11. The speech synthesizing device according to claim 10, further comprising a text processing module for analyzing a semantic structure and a grammar for said constituent structure of said textual answer.

12. The speech synthesizing device according to claim 10, further comprising a prosody adjusting module for adjusting said integrated prosody information corresponding to said each phoneme in said speech answer.

13. The speech synthesizing device according to claim 10, wherein said controlling module comprises a determining unit and a calculating unit.

14. The speech synthesizing device according to claim 13, wherein said determining unit is used for determining an occurrence probability for said each phoneme corresponding to said constituent structure in said database to provide a first weight for said corresponding speech prosody information, and for providing a second weight for said operational prosody information of said each phoneme corresponding to said constituent structure according to said first weight.

15. The speech synthesizing device according to claim 14, wherein said calculating unit is used for providing said integrated prosody information of said each phoneme according to said first weight and said second weight.

16. The speech synthesizing device according to claim 10, wherein said speech recognizing device comprises a speech recognizing module, a semantic understanding module and a dialogue controlling module.

17. A dialogue system, comprising:

a speech recognizing device for recognizing a speech input inputted by a user to generate a textual answer; and

a speech synthesizing device for converting said textual answer into a speech answer, wherein said speech synthesizing device respectively is integrated with an operational prosody information corresponding to a constituent structure of said textual answer provided by a prosody model and a corresponding speech prosody information of said speech input based on at least parts of said constituent structure of said textual answer so as to generate said speech answer having a part of said speech input.

18. The dialogue system according to claim 17, wherein said speech synthesizing device further comprises a database for storing a speech prosody information extracted from said speech input.

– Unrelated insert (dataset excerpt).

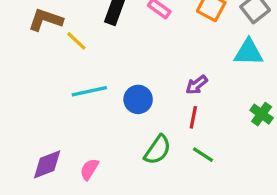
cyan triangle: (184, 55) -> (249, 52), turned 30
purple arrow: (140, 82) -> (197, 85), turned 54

19. The dialogue system according to claim 18, wherein said speech synthesizing device further comprises an extracting module for extracting said speech prosody information of each phoneme in said speech input and for storing said speech prosody information in said database.

20. The dialogue system according to claim 19, wherein said speech synthesizing device further comprises a controlling module for respectively retrieving and integrating said operational prosody information and a corresponding speech prosody information of said each phoneme according to said constituent structure of said textual answer to generate said integrated prosody information for said each phoneme.

21. The dialogue system according to claim 20, wherein said speech synthesizing device further comprises a phoneme linking module respectively linking said integrated prosody information of said each phoneme to generate said speech answer.